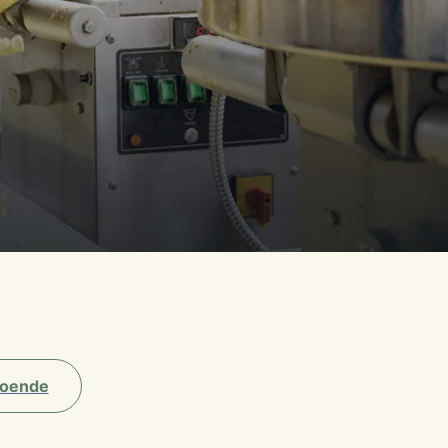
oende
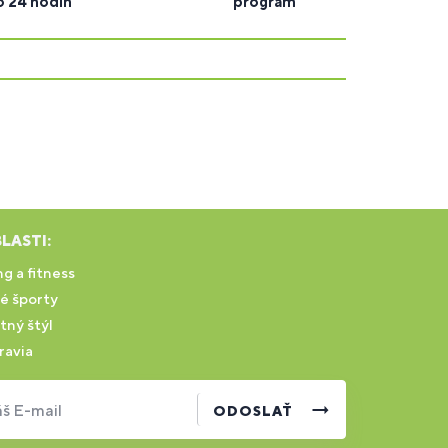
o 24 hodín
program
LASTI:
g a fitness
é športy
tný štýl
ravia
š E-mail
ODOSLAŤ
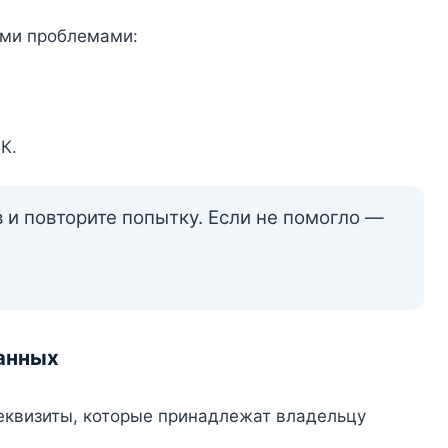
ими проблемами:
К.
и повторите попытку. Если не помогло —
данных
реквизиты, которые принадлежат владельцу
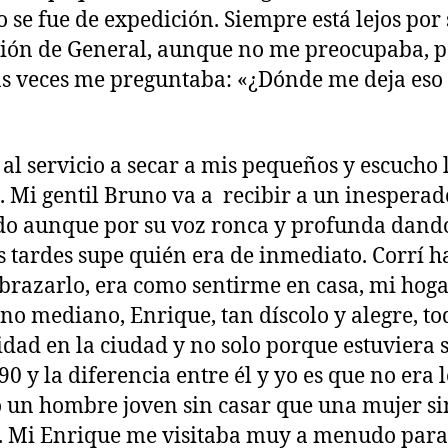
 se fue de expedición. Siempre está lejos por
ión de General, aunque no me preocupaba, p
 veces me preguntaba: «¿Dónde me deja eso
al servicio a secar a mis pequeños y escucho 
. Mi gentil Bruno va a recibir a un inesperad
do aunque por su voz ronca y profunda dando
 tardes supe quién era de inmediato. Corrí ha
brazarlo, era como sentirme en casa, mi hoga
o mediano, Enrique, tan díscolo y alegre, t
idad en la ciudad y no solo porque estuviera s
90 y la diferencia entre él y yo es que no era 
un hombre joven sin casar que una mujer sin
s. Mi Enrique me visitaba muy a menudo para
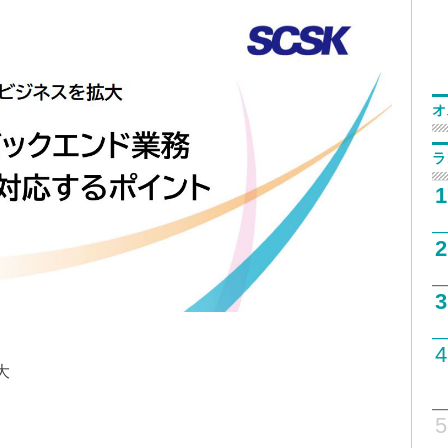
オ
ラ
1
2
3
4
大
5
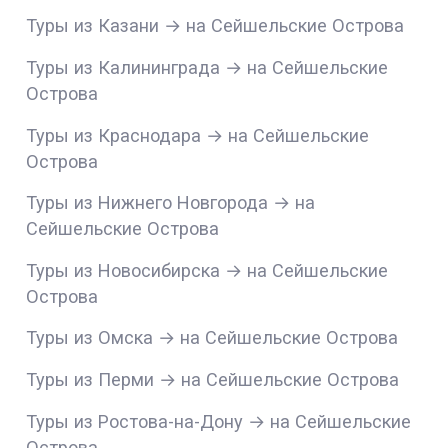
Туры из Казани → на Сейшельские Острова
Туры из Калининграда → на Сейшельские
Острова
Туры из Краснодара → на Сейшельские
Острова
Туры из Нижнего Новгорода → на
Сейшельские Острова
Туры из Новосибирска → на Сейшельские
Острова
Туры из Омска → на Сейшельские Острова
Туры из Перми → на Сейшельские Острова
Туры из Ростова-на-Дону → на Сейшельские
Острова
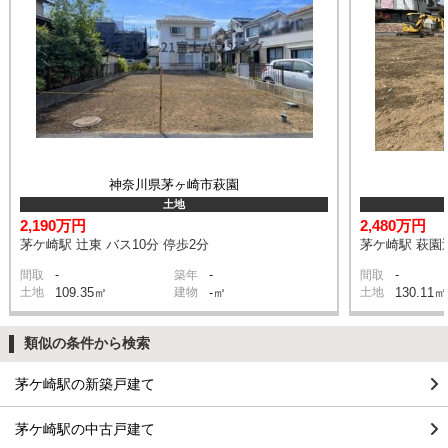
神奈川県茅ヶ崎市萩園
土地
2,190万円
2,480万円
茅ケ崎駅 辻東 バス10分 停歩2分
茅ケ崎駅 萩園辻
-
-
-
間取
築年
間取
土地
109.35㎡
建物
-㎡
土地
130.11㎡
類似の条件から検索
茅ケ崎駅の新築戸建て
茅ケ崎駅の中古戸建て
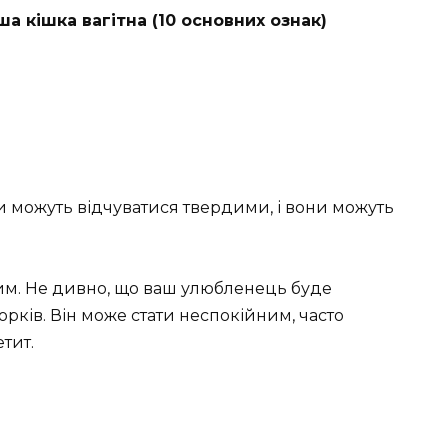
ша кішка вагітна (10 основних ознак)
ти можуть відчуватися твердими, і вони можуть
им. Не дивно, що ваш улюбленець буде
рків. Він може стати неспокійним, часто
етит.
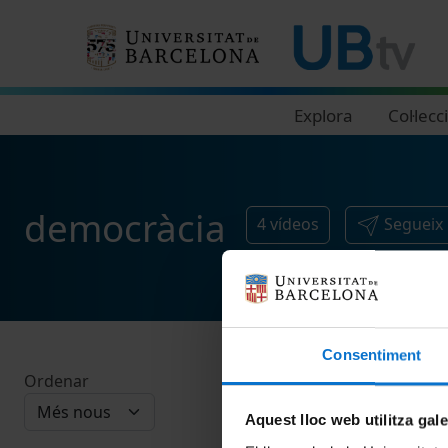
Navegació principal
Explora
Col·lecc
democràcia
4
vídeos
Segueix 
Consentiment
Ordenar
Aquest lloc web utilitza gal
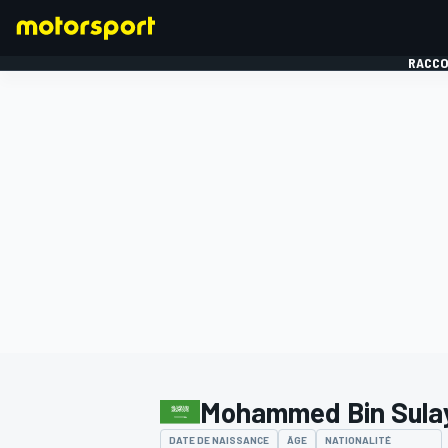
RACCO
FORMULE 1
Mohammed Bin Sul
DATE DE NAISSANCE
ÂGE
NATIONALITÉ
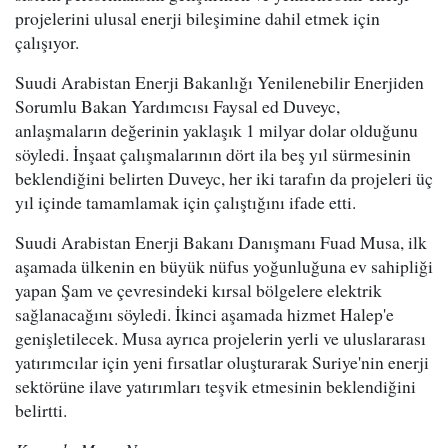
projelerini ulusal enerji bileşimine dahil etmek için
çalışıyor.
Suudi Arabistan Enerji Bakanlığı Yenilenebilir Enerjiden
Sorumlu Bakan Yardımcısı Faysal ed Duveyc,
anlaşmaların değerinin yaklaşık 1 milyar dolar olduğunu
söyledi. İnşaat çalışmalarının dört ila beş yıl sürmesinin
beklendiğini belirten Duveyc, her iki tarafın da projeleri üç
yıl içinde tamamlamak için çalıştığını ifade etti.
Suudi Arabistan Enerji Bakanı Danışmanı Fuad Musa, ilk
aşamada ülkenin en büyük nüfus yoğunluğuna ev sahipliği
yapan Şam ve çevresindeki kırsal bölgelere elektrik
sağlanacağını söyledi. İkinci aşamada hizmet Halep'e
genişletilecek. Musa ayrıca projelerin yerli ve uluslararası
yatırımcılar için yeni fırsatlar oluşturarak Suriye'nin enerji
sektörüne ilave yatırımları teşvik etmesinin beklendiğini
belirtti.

**WHAT IS NEEDED**
Which of the lines in the material carry the string "Duveyc"? Pull them out.

**RESULT OF THE TASK**
Sorumlu Bakan Yardımcısı Faysal ed Duveyc,
beklendiğini belirten Duveyc, her iki tarafın da projeleri üç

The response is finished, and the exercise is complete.